The former executive assistant and one-time lover of Seven West boss Tim Worner says she'll have no choice but to be declared bankrupt.

Ms Harrison was slammed by a New South Wales Supreme Court judge for bringing the case upon herself by breaking costly confidentiality agreements with Seven.

Despite that, Ms Harrison remained unapologetic when she spoke with the ABC's senior business correspondent, Peter Ryan.

AMBER HARRISON: The problem with that ruling is that you're up against people that thrive on operating in this system.

Look, Peter, there's no doubt I made mistakes, but the difference is that I was just one person and, as I said, the system is very complex and Seven have in-house lawyers, external lawyers, and they have access to everything and anything they want to try and bring me down.

I was making it up as I went along and I did my best.

PETER RYAN: In hindsight, though, should you have stuck to the confidentiality agreements that you had signed in return for around $400,000, instead of breaking the deal and going public?

AMBER HARRISON: I didn't receive that money, so that is an untruth.

And I did stick to a confidentiality deal for 2.5 years and fought to the bitter end privately to resolve the matter.

When I was exhausted emotionally and financially and left ruined in December of 2016, I made a decision that the court system does not serve an individual: it serves a company who knows its way around it.

And I took the path that I took. And no, I do not regret that.

PETER RYAN: Justice Sackar, though, said that there were plenty of opportunities to reach a deal with Seven. Why didn't you make a deal with Seven?

AMBER HARRISON: Because we could never reach agreement - and that is not through lack of trying every day for three years that we were in contact through lawyers.

PETER RYAN: One of the things that Seven said, Ms Harrison, during the hearing is that you remain in possession of confidential documents.

Is that true? Do you still have them? Have you handed them back?

AMBER HARRISON: The court order is to hand them back and that's why we will be handing them back everything they think I have, so they have complete peace of mind that they have everything.

PETER RYAN: You're a single mother with a foster child so, on the personal front, what sort of toll has this case taken?

AMBER HARRISON: Oh, litigation is your life, whether you do it in public or you do it in private. Mine, obviously, has been extremely public.

The last week: bruising. You know, I think that they won in court by bankrupting me, but the court of public opinion is very different and I've had overwhelming support.

So now they have control of mine and my child's future and I have to figure out how we're going to live and raise, and how I'm going to raise him under this.

PETER RYAN: I'm told that, despite having costs awarded against you, Seven is unlikely to actually pursue you as long as you stick to the terms of the gag order: not to speak about your affair with Tim Worner; not to reveal confidential Seven documents.

So, are you prepared to do that?

AMBER HARRISON: Of course. And I agreed with the court to that and I will stick to that.

PETER RYAN: But has Seven approached you since yesterday's ruling with any kind of compromise or deal that might prevent you from going bankrupt?
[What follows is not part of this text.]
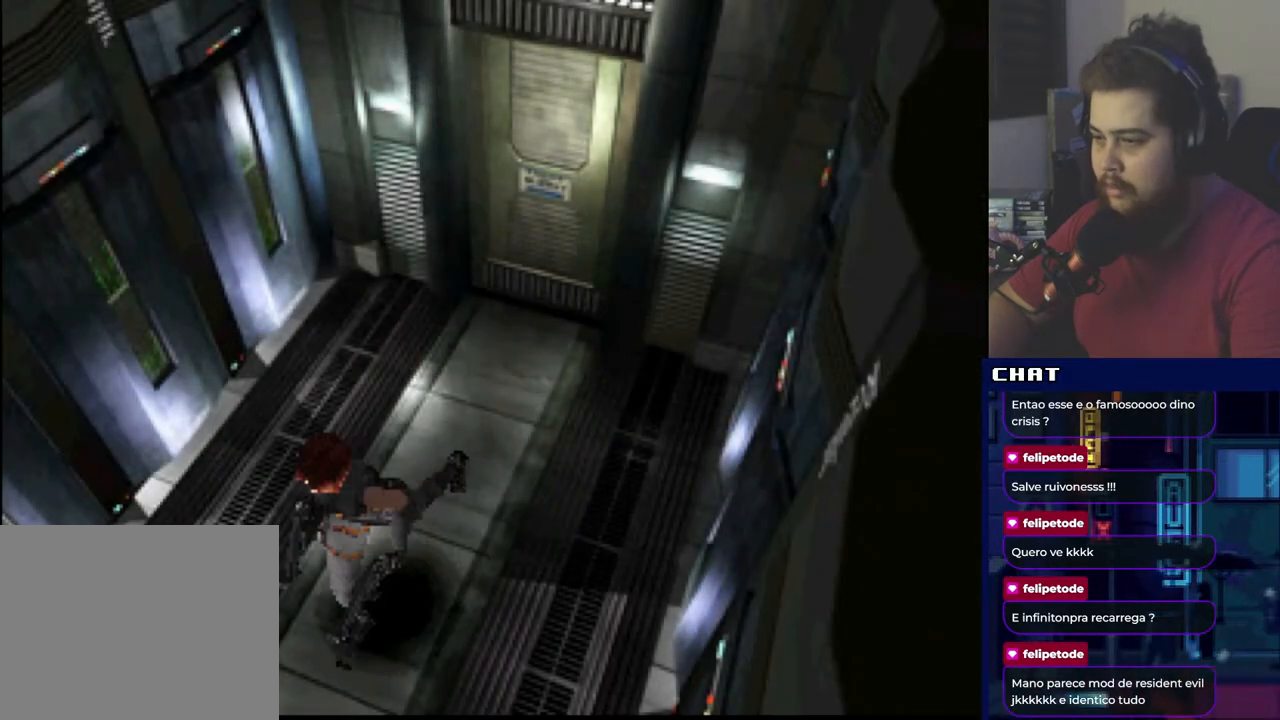
{"buttons": ["DPAD_UP"], "events": []}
AMBER HARRISON: No. And it's very early days.

I expect we'll land where we are, which will be: I will be pursued for costs.

PETER RYAN: In the broader context, what are the lessons from this case in terms of how women are at times treated or, perhaps, sometimes bullied in corporate Australia?

AMBER HARRISON: At some point the boys' clubs that dominate and define Australian business are going to wake up and realise they are no longer in control.

And I think my case is a wake-up call for them, and I hope it changes things and changes culture and how individuals are treated against the system.

You know, in the end the truth has a habit of coming out and I don't doubt that it will.

PETER RYAN: Your affair with Tim Worner was consensual, even though it did end badly.

So, what's your advice to both men and women who might be tempted to have an office affair, especially if it might be with the boss?

AMBER HARRISON: It cannot be a sackable offence for men and women to have relationships in the office.

You know, there's a statistic: something like 60 per cent of relationships come from the office.

So, you know, it does go bad and there are those cases, but in some cases, it really works.

So, we cannot have, you know, my case or other cases that are ventilated in public, including AFL, be the new mark of, no-one can have relationships in the office.

It's completely unrealistic.

KIM LANDERS: Amber Harrison speaking with the ABC's senior business correspondent, Peter Ryan.